A couple of hours ago? Ori shook her head. The assassination attempt had only been two hours earlier. How was any of this possible?
The caretaker gestured to the main entrance. There, two apprentices of the Luzo brothers stood in the grand doorway, watching the furniture-laden workers pass. They hadn’t noticed her yet, Ori saw—but she’d change that. Ori took a step toward the house.
Clutching at her arm, the old man yanked Ori back. “There are more of them inside,” he said, pulling her behind the fire and out of their view. “They’re taking your mother’s things, too.”

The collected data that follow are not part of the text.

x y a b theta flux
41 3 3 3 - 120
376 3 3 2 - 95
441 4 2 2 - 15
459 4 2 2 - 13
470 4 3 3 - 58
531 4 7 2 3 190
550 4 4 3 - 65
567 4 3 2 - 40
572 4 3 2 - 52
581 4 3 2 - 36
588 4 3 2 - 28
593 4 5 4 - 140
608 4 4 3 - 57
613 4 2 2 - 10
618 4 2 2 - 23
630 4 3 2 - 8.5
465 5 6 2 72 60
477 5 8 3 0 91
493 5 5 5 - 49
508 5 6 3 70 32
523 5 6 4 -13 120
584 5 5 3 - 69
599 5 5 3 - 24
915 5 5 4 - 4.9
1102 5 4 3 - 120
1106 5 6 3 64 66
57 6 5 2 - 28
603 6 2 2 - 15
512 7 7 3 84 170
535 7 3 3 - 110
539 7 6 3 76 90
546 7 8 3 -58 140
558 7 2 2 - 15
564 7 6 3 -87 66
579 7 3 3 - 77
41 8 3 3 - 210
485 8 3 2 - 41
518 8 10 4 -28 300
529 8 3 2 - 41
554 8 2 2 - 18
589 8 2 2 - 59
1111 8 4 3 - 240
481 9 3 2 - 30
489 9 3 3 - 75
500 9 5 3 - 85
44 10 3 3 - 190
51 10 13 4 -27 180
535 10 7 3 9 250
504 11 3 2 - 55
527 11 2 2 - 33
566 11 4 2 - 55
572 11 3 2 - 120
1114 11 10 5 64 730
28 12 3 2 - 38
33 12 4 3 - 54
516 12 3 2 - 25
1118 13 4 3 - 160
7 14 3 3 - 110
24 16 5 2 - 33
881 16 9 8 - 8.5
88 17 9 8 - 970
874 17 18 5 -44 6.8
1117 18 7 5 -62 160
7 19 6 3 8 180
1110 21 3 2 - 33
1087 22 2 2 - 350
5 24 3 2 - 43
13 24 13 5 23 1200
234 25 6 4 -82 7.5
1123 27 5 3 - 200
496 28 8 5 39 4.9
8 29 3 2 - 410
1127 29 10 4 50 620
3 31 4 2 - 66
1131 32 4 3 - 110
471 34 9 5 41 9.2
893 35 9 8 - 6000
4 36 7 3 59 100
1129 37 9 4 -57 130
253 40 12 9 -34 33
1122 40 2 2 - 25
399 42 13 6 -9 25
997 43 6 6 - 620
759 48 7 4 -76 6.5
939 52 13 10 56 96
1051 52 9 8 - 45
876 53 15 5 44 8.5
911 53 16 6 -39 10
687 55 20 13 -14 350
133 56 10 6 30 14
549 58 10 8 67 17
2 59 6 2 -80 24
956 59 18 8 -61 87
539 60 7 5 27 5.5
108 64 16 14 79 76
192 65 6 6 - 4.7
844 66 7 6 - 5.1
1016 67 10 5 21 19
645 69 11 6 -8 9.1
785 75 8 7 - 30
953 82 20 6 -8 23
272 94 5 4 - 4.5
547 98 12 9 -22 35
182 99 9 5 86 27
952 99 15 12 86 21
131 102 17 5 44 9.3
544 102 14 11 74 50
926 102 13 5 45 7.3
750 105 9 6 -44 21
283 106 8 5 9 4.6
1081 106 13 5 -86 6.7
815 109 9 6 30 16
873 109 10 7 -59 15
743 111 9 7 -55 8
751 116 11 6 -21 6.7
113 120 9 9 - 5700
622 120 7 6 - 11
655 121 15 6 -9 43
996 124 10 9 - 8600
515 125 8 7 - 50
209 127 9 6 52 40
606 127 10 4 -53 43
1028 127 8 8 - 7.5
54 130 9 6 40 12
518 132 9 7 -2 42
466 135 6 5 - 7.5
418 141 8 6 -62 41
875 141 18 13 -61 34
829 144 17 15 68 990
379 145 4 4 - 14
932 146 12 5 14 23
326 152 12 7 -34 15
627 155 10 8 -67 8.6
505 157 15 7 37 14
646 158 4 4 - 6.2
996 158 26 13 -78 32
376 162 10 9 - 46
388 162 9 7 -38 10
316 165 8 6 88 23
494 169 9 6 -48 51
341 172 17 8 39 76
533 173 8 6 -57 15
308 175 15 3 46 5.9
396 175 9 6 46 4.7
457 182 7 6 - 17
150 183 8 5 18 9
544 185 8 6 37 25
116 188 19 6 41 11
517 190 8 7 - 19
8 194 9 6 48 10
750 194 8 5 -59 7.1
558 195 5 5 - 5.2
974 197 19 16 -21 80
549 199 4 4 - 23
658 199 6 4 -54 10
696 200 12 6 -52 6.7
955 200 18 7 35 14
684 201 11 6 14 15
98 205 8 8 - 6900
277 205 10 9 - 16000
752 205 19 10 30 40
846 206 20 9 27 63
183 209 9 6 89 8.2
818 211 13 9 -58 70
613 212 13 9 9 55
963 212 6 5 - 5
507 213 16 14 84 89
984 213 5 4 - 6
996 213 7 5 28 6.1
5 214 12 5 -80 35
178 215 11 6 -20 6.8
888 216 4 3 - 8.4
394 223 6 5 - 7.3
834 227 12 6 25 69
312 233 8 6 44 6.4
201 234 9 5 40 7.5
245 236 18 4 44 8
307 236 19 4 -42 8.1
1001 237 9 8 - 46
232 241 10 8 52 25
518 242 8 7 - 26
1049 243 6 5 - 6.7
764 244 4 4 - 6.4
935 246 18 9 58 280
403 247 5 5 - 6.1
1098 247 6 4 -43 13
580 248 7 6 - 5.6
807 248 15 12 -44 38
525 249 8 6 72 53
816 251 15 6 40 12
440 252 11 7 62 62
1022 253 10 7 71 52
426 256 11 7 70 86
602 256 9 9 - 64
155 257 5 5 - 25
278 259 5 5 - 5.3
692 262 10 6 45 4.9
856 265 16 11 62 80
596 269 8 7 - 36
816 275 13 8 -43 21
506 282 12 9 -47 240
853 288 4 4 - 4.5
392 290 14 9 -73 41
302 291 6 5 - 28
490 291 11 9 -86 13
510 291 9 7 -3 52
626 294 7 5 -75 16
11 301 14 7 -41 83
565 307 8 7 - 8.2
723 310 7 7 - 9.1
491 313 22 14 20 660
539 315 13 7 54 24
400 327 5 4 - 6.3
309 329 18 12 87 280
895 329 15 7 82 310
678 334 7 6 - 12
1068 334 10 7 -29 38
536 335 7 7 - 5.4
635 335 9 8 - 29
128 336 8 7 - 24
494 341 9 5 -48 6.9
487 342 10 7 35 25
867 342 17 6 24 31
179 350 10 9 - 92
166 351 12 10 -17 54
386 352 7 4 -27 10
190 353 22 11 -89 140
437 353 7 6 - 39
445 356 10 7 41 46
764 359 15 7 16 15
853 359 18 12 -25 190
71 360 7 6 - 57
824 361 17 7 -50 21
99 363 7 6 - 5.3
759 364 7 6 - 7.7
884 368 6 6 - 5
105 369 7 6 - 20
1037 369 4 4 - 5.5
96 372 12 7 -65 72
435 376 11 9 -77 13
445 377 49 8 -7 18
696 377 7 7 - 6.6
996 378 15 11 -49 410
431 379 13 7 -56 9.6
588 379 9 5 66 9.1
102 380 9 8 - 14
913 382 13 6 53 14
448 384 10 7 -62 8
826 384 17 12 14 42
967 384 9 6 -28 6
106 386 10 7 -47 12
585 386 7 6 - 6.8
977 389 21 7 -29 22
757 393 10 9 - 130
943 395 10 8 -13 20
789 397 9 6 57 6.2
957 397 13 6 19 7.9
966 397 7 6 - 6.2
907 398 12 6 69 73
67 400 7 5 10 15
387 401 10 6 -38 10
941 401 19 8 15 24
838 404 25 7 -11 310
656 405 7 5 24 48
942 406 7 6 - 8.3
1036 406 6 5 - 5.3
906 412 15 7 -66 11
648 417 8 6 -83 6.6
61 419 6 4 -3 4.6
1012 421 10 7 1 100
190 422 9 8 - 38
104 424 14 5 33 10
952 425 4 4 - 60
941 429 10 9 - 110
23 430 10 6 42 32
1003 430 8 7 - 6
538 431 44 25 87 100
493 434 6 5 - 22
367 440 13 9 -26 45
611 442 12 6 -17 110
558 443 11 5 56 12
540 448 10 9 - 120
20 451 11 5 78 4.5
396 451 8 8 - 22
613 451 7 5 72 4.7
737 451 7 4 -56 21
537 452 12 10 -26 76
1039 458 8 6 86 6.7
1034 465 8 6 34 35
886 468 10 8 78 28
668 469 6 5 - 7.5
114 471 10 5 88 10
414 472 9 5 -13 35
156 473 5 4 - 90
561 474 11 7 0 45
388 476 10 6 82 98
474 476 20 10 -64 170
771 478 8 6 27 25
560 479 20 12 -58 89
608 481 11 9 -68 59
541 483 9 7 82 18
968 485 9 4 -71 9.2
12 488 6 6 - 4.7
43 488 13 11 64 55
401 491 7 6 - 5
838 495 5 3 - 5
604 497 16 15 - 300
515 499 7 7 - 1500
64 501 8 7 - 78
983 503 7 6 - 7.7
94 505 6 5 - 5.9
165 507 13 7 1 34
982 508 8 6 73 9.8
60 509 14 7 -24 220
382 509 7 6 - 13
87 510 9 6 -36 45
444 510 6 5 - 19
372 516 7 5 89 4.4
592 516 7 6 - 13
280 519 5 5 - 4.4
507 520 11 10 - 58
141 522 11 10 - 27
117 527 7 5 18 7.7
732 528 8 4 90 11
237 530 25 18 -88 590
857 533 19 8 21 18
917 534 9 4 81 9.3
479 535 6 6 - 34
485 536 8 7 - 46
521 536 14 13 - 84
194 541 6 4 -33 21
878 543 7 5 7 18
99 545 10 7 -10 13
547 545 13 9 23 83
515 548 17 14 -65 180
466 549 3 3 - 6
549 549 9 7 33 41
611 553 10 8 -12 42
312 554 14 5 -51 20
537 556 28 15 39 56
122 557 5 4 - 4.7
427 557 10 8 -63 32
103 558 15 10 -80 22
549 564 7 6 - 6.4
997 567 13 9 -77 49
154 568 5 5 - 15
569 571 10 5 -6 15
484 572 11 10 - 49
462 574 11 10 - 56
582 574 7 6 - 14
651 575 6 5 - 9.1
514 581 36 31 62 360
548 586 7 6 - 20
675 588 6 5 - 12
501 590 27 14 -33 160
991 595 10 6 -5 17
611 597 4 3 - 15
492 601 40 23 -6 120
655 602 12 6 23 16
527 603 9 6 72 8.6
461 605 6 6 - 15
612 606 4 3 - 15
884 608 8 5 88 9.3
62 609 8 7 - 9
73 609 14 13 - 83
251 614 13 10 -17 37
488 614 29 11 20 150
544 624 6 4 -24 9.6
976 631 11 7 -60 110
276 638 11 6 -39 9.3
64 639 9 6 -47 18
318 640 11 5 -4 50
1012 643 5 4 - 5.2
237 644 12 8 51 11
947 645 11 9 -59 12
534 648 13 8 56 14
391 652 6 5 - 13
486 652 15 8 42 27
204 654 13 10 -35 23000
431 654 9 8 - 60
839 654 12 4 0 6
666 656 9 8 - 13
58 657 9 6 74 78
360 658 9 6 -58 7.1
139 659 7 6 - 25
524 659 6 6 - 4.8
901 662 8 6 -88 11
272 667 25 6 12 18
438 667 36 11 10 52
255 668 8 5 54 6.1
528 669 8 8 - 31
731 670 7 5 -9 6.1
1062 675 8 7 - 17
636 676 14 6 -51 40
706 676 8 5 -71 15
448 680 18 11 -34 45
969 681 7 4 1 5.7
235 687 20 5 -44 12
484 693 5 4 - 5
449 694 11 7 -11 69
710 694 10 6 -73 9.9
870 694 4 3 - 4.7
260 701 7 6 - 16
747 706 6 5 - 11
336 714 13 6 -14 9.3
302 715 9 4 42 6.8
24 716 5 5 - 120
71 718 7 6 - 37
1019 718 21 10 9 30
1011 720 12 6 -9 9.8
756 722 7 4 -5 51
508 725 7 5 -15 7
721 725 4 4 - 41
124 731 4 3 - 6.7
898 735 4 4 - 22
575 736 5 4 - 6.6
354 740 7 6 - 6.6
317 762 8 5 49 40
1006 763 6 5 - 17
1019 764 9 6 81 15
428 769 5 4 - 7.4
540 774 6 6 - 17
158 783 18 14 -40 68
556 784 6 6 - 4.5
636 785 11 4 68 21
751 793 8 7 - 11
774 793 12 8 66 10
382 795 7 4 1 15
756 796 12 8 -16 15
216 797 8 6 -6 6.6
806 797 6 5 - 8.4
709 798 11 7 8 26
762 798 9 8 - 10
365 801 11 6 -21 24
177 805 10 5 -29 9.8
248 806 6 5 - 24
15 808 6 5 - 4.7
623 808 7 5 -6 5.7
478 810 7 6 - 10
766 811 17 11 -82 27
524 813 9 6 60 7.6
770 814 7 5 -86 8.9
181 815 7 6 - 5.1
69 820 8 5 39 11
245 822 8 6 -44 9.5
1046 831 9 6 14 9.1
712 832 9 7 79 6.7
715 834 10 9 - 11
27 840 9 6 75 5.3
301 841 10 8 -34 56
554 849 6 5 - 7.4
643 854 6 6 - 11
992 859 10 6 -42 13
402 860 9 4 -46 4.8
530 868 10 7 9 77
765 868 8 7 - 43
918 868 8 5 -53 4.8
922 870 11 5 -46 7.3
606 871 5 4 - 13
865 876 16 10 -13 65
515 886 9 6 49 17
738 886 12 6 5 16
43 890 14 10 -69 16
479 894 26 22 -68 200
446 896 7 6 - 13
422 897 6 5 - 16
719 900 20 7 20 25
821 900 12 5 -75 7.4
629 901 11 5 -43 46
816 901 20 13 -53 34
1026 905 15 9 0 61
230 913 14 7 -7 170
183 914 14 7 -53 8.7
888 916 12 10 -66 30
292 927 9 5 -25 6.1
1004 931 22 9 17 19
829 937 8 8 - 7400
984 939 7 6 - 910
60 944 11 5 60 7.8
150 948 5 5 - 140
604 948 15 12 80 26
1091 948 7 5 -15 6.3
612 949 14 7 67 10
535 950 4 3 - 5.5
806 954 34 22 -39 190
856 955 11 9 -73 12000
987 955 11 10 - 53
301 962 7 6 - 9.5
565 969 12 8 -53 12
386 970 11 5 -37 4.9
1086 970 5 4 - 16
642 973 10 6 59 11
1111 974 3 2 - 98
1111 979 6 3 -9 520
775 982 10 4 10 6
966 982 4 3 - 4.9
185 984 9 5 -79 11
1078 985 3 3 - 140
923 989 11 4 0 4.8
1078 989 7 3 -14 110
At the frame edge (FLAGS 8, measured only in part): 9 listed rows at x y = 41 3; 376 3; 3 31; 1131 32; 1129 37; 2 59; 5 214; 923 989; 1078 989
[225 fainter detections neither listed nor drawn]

“Is she still a High Lord?” Ori asked.
The caretaker looked down.
Another thought struck her. “Am I still a Saber?”
Suddenly sickened, Ori staggered closer to the flames and tried to remember what she’d heard and seen on the way out of the Korsinata. There had been so much chaos. With Campion Dey killed seconds after his failed attack, rumors were attributing his act everywhere. The Red faction claimed her mother had made a dire pact with the Golds, and vice versa. Some claimed Venn had died in her box, succumbing to her exertions and the excitement; others reported seeing the executions of High Lords Dernas and Pallima, right in their boxes at the arena. None of it made sense.